■ Your goal:
Pull out the passage of the SSL VPN article from "Boston’s IT group" up to and including "secure, self-service portal.", copying it word for word.

--- Page text Enclosed Below ---

Application-Specific Access

Licensing is another reason organizations are finding SSL VPN attractive, says Forrester’s Silva.

“Instead of having to deal with the cost of licensing for every one of those developers in India or home workers all over your state, you’re only paying license for the [SSL VPN] gateway,” he says. “As many people who support the [SSL] browser token can get into their resources without worry about licensing on each of those devices.”

Like Wooster and Connecticut’s judicial branch, most agencies are implementing SSL one application at a time, Silva continues. And, because mobility is a driving factor, most future applications will likely involve Wi-Fi, for which SSL VPN makers such as SonicWall are developing compression as well as optimization accelerators.

One such wireless SSL VPN arrangement enables public-safety officers in Dane County, Wis., to access criminal database records while in their squad cars over a secure connection.

“Officers can download photos of suspects, including tattoos and scars, to a degree they’ve never been able to before,” explains Dawn Szyryj, senior systems administrator at Dane County, whose offices are based in Madison. “This has allowed more arrests of criminals on the street because we’re getting the right information to the right people at the right time.”

The county uses a Java ActiveX download delivered to the mobile computers’ browsers through the Citrix Systems portal, which also automatically updates the ActiveX code every time a user connects.

In addition to its wireless squad-car application, Dane County has also deployed a Citrix-based SSL VPN portal that allows agents outside the county to access its criminal database. Szyryj credits this project for tearing down silos and improving efficiencies in interagency investigations.

Portals are another access layer that SSL VPNs are well suited for, according to David Nero, director of enterprise applications for the city of Boston.

Boston’s IT group is halfway through a 20,000-user deployment that uses the Juniper SSL Secure Access 6000 appliance to control access to Oracle’s PeopleSoft employee self-service applications. Through the portal, public works and other highly mobile city employees can track their pay, medical and other benefits information from anywhere, even a public computer.

“Not all of our city workers have access to a PC. Public works employees are busy filling potholes, and transportation people are fixing streetlight signals, and they deserve the same access to their HR data as anyone with a computer does,” Nero says. “We are trying to plan for future employee access needs by starting with this project.”

Echoing other agency IT leaders, Nero believes that, ultimately, every remotely accessed application could be integrated into an SSL VPN, most likely managed through a secure, self-service portal.

“People will continue to expect access to what they need from where they are. We have to accept that,” he adds. “We decided to start to solve it with this employee portal project.”

--- End of Enclosed Page text ---
--- Extracted material Enclosed Below ---

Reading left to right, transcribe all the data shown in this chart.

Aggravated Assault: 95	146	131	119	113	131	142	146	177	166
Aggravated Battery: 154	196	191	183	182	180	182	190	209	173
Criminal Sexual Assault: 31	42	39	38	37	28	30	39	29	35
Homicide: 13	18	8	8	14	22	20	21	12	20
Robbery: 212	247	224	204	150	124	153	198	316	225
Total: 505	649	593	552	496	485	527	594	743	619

--- End of Enclosed Extracted material ---

■ Exercise result:
Boston’s IT group is halfway through a 20,000-user deployment that uses the Juniper SSL Secure Access 6000 appliance to control access to Oracle’s PeopleSoft employee self-service applications. Through the portal, public works and other highly mobile city employees can track their pay, medical and other benefits information from anywhere, even a public computer.

“Not all of our city workers have access to a PC. Public works employees are busy filling potholes, and transportation people are fixing streetlight signals, and they deserve the same access to their HR data as anyone with a computer does,” Nero says. “We are trying to plan for future employee access needs by starting with this project.”

Echoing other agency IT leaders, Nero believes that, ultimately, every remotely accessed application could be integrated into an SSL VPN, most likely managed through a secure, self-service portal.